Wie sich die Reden gleichen: Filbinger, Oettinger und Co

Es ist eine skandalöse Verhöhnung der Opfer des NS Regimes, zu der sich der baden-württembergische Ministerpräsident Günther Oettinger in seiner Rede anlässlich des Filbinger-Traueraktes im Freiburger Münster verstiegen hat. Ausgerechnet Filbinger nicht nur von aller (längst bewiesenen) Schuld einfach in zwei raschen Sätzen reinzuwaschen und den ehemaligen NS-Marinerichter dann auch noch als Gegner des NS-Regimes zu bezeichnen, ist dreist und eines Ministerpräsidenten in keiner Weise würdig.

Niemand braucht sich nun darüber zu wundern, dass damit die ewig Gestrigen wieder Morgenluft wittern und aus den Löchern kriechen. So wie es der langjährige Landesminister Gerhard Mayer-Vorfelder vormacht, der Oettingers Rede logischerweise eine „mutige Rede“ genannt hat. Von einer rechtsnationalen Position aus betrachtet, trifft diese Einschätzung genau den Punkt.

Oettinger reiht sich mit seiner unsäglichen Rede ein in eine traurige Tradition des Verdrängens und der Geschichtsklitterung.

Anstatt die zahlreichen meist namenlosen Opfer zu würdigen, die unter dem Gewaltregime der Hitler-Diktatur ihr Leben lassen mussten, zieht er deren Andenken mit einer Gleichstellung des Täters Filbinger als Opfer des Regimes in den Schmutz.

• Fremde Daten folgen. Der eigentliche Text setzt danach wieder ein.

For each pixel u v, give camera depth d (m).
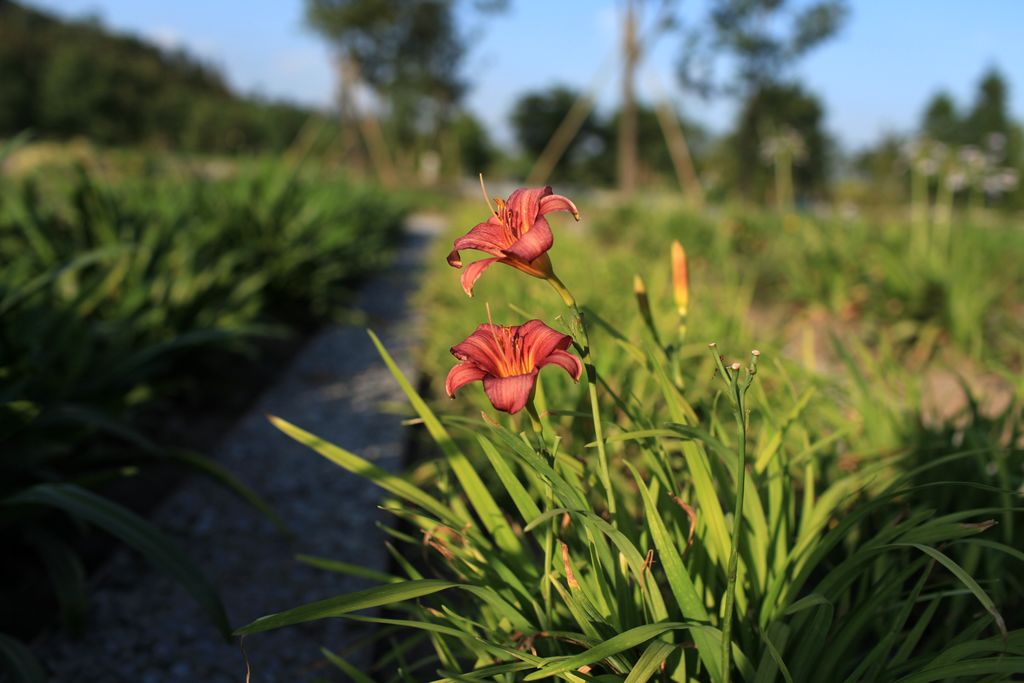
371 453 3.80
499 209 1.25
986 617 1.52
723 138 32.28
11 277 3.45
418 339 6.24
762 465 1.80
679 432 1.53
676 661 1.54
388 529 1.85
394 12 31.80
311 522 3.09
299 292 6.95
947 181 7.13
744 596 1.63
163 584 2.65
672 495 1.66
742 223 10.36
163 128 47.00
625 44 21.94
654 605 1.48
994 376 4.78
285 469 3.63
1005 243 7.76
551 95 49.84
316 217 7.60
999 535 2.15
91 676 2.17
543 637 1.63
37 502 2.17
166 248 4.80
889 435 2.60
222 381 4.86
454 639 1.89
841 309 6.63
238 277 6.02
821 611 1.52
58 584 2.34
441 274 6.89
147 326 4.12
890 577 1.67
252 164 8.93
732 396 1.32
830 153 30.94
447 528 1.79
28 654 1.89
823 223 8.80
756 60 25.91
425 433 4.04
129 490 3.37
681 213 11.45
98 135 45.69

Immer nachdrücklicher stellt sich damit auch die Frage, weshalb focusiert sich die Landespolitik seit Jahren so stark auf reine Schaueffekte, in dem man nur extrem wenige Widerstandskämpfer als solche herausstellt, in erster Linie auf Graf Stauffenberg? Wo aber war Stauffenberg zu Beginn der Hitlerdiktatur?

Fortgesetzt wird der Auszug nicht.